What the Medicaid flexibility fight is really about

Mississippi Gov. Haley Barbour has been a key player in pushing for more Medicaid flexibility.
(ROGELIO V. SOLIS)
Mississippi Gov. Haley Barbour came to Washington yesterday to discuss the Republican Governors Association new paper on Medicaid reform. The paper includes 31 policy proposals for reforming the program, which you can read here.
The policy proposals are not groundbreaking. Some have been proposed before; some exist in the Medicaid program already (I’ll get to that in a minute). Rather, the sense that I got from an hour-long briefing with Barbour is that the Medicaid debate isn’t much of a debate about Medicaid policy at all. It’s a debate over Medicaid process.
Barbour readily admitted that a number of the changes they suggest are doable right now if states get “federal permission to do them.” Take Solution #9 from the Republican Governors Association: “Allow states to invest in alternative programs that reduce hospital emergency visits and other community-based programs to reduce hospitalizations.” A list of how states are already doing this is available here.

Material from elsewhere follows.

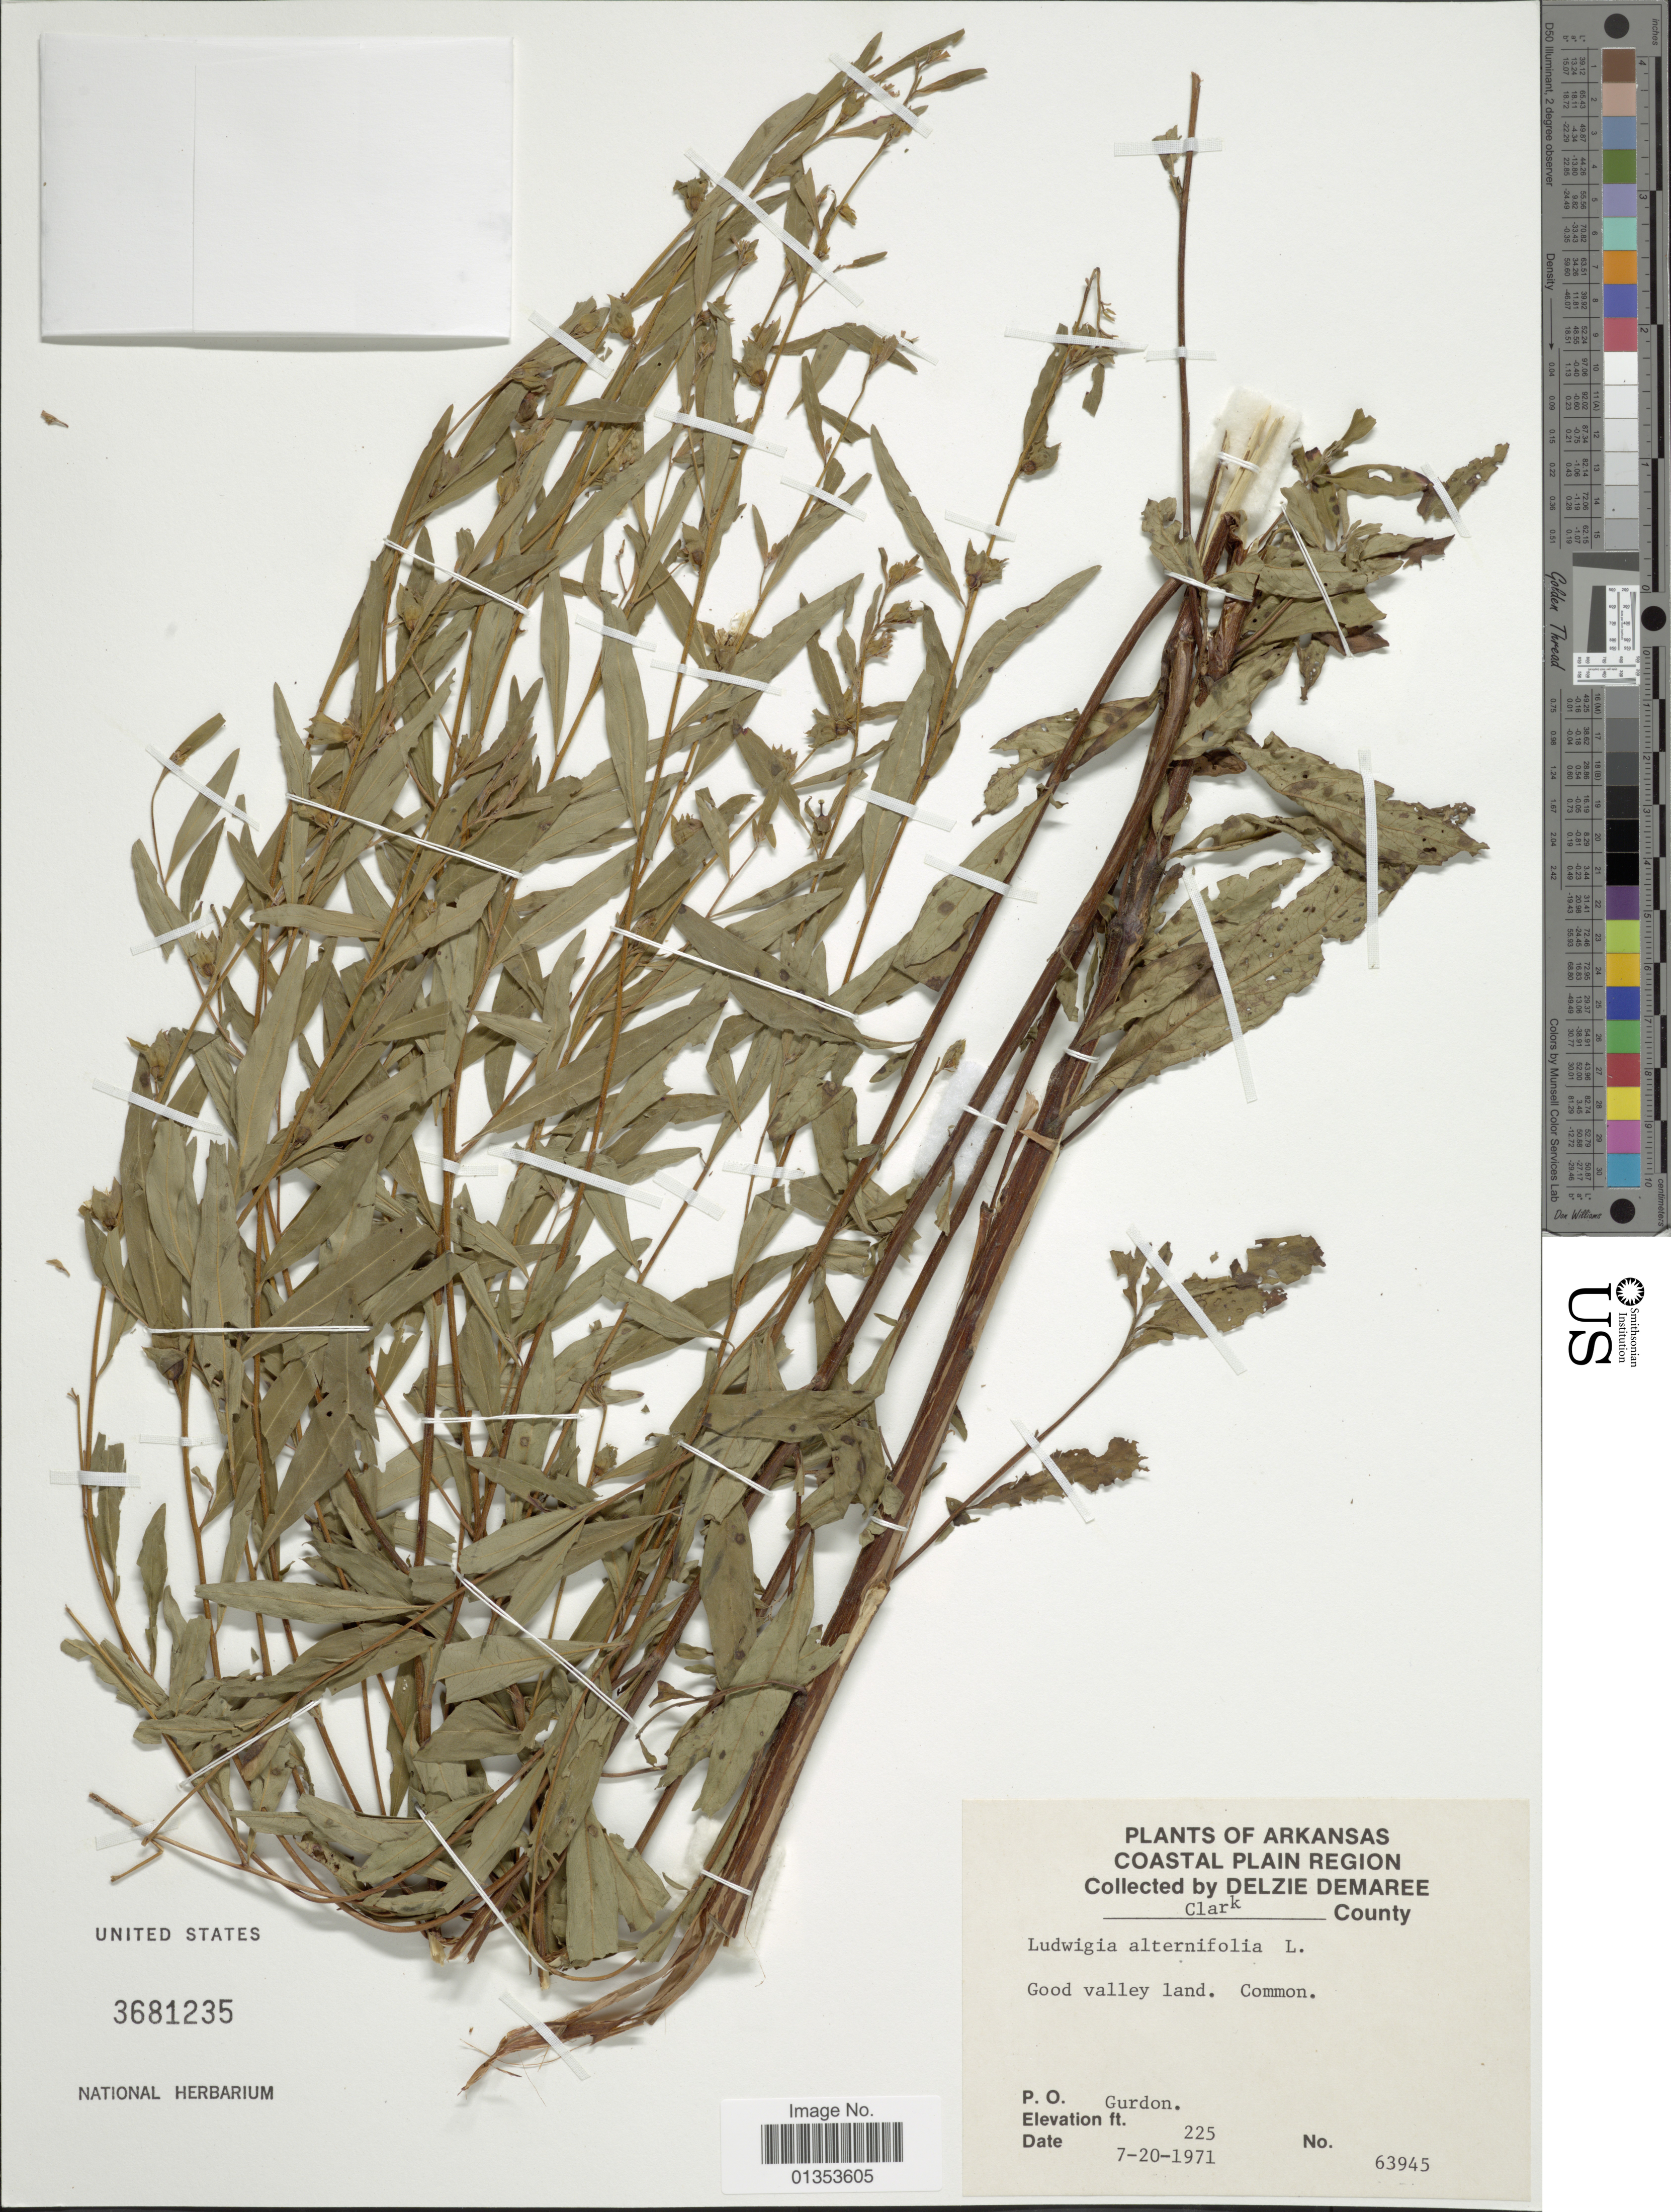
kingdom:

There’s also Solution #21: “Provide states the option of rewarding individuals who participate in health promotion or disease prevention activities.” That’s happening, too: HHS recently finished taking applications for a new Medicaid Incentives for Prevention of Chronic Diseases pilot program.
Solution #27: “Engage in shared savings arrangements for dual eligible members when the state can demonstrate the Medicare program reduced costs as a result of an action by a state Medicaid program.” A demonstration project in North Carolina is doing just this.
Even one of the most contentious parts of health reform comes with at least some amount of flexibility. The reform law’s maintenance of effort provision bars states from cutting back their Medicaid population in advance of the program’s expansion in 2014. It also has a waiver provision, which allows states to pursue an exemption if facing a budget deficit. Both Arizona and Kansas have applied, with Arizona getting a sign-off on the changes that Gov. Jan Brewer wanted to make.
A lot of what Republican governors want to do, they can do and have done. What’s vexing, however, is that the federal government must sign off on nearly all of these kinds of changes. Sometimes, the federal government says no and with little explanation.
Louisiana’s Health and Hospitals Department director Bruce Greenstein vented yesterday that “States are forced to go through a process which is time-consuming, and subject to a degree of arbitrariness. It’s uncertain. That’s one of the fatal flaws of the Medicaid program today.”
This gripe with waivers is a bipartisan one: The National Governor’s Association recently called “delays of months and even years in the approval of state plans ... unacceptable.” Forbes’ Avik Roy recently pointed to a particularly vexing situation in Illinois, which hasn’t been able to implement some pretty simple and common-sense changes.
When I asked Barbour to give me an example of how the waiver process was broken, he pointed to a care coordination project his state was working on. Mississippi asked for a waiver more than a year before it would go into effect. A few months later, they learned that it would be approved — but then, later down the line, found out the payment structure they proposed didn’t get the blessing. Ultimately, though, “it got worked out,” Barbour said. Mississippi has since moved forward with the project.
The point, he says, is that “We should not have to come to Washington on bended knee and kowtow for waivers to do these kinds of things.”
But it’s hard to say that the Obama administration has stonewalled state efforts to shape their Medicaid programs. Of the 458 Medicaid waivers currently in operation, 350 of them were either created or modified within the past two years. The Government Accountability Office has actually argued, in repeated reports, that the federal government does not scrutinize closely enough the Medicaid waiver requests it receives. Many of those waivers, while not a total solution for Republican governors, have gotten them slightly closer to the Medicaid program they’d like to see.